The key elements: dewy skin (not matte), soft pastel eyes, minimal mascara, and either a glossy nude lip or high-shine red.

The wearable version:

Soft pink or lilac shadow, minimal mascara, glossy lip. That’s it. MAC lip liner in Cork £20 with nude lipstick and clear gloss gives you doll lips without costume territory. The no-mascara thing from the runways? It looked great in photos, felt weird in real life. Your call.

If You’re Not a Makeup Person

Wine lips: Wine-tinted lip balm. One swipe.
Cool eyes: Metallic shadow stick. Nude lip. Don’t pair with bold lips or you’ll look bizarre.
Wind-flushed blush: Cream blush with fingers. Tiny bit on your nose.
Doll-glam: Skip it. Requires commitment.

Pick one thing to emphasise. Dramatic lip with minimal eyes. Statement eye with nude lip. Everything else simple

Holiday Glam: Your 2025 Party Makeup Guide
A glamorous New Year’s Eve look featuring cool-toned grey eyeshadow and softly glowing skin

What’s Actually Worth Buying

If I could only recommend five products for festive parties:

  1. MAC Diva lipstick – wear it, love it, never look back
  2. Dior Backstage Rosy Glow Blush Stick in Candy £37 and genuinely great
  3. MAC Extra Dimension Eyeshadow in Evening Grey £22 – foolproof shimmer
  4. Patrick Ta Blush Duo if you want to spend money on something good
  5. Any good lip balm – because dry lips ruin every lipstick

    Everything else is optional. The runways can keep their fourteen-step routines.

Final Word

2025’s holiday makeup is interesting again. After years of the same “natural glam,” we’re allowed to experiment without feeling like we’re trying too hard.
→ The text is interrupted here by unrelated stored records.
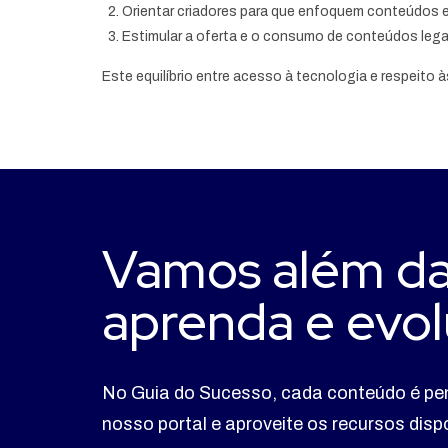
Orientar criadores para que enfoquem conteúdos e
Estimular a oferta e o consumo de conteúdos legai
Este equilíbrio entre acesso à tecnologia e respeito às
Vamos além da
aprenda e evol
No Guia do Sucesso, cada conteúdo é pe
nosso portal e aproveite os recursos dis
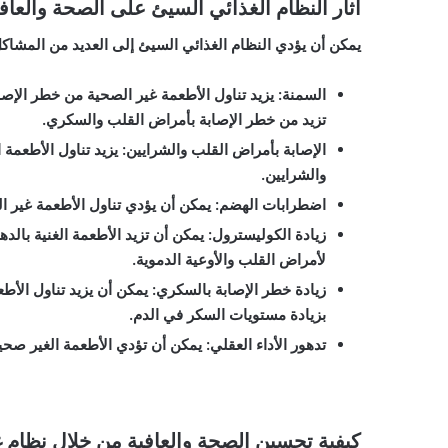
آثار النظام الغذائي السيئ على الصحة والعاف
يمكن أن يؤدي النظام الغذائي السيئ إلى العديد من المشاكل 
السمنة: يزيد تناول الأطعمة غير الصحية من خطر الإصاب
تزيد من خطر الإصابة بأمراض القلب والسكري.
الإصابة بأمراض القلب والشرايين: يزيد تناول الأطعمة
والشرايين.
اضطرابات الهضم: يمكن أن يؤدي تناول الأطعمة غير ا
زيادة الكوليسترول: يمكن أن تزيد الأطعمة الغنية با
لأمراض القلب والأوعية الدموية.
زيادة خطر الإصابة بالسكري: يمكن أن يزيد تناول الأ
بزيادة مستويات السكر في الدم.
تدهور الأداء العقلي: يمكن أن تؤدي الأطعمة الغير صحية 
كيفية تحسين الصحة والعافية من خلال نظام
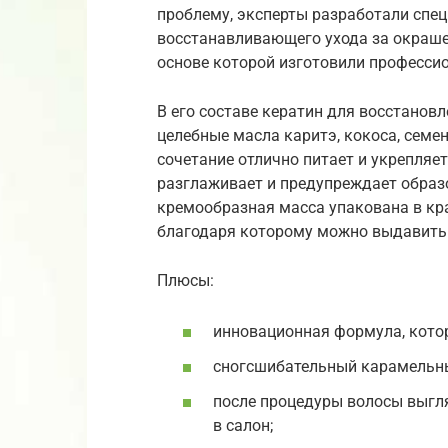
проблему, эксперты разработали спе
восстанавливающего ухода за окраш
основе которой изготовили профессио
В его составе кератин для восстановл
целебные масла каритэ, кокоса, семе
сочетание отлично питает и укрепляе
разглаживает и предупреждает образ
кремообразная масса упакована в кр
благодаря которому можно выдавить 
Плюсы:
инновационная формула, котор
сногсшибательный карамельны
после процедуры волосы выгл
в салон;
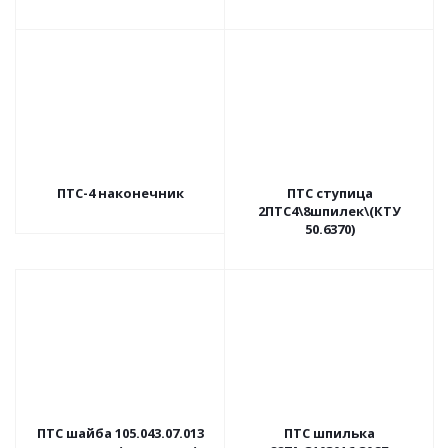
левая(КТУ.50.7160/01)
шайбы
ПТС-4 наконечник
ПТС ступица
2ПТС4\8шпилек\(КТУ
50.6370)
ПТС шайба 105.043.07.013
ПТС шпилька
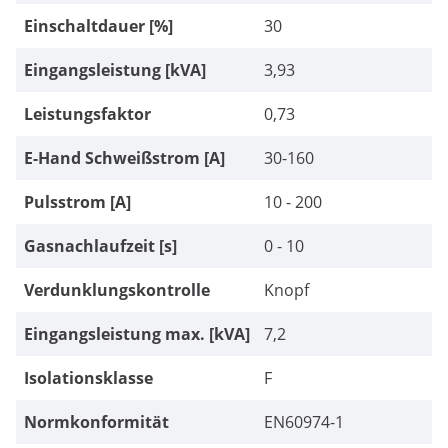
Einschaltdauer [%]
30
Eingangsleistung [kVA]
3,93
Leistungsfaktor
0,73
E-Hand Schweißstrom [A]
30-160
Pulsstrom [A]
10 - 200
Gasnachlaufzeit [s]
0 - 10
Verdunklungskontrolle
Knopf
Eingangsleistung max. [kVA]
7,2
Isolationsklasse
F
Normkonformität
EN60974-1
You don’t need wine lips AND cool eyes AND doll pink blush. Pick one. Ignore the rest. The runways proved high fashion can translate to real life if you adapt it. Take the inspiration, not the exact execution. Nobody expects you to show up to neighbour’s New Year’s Eve party looking like Milan Fashion Week.

Try something new this season. Worst case, you wipe it off. Best case, you find a signature look that carries into 2026. Either way, more interesting than the standard red lip and gold shimmer from 2019.

What trend will you be trying on New Year’s Eve?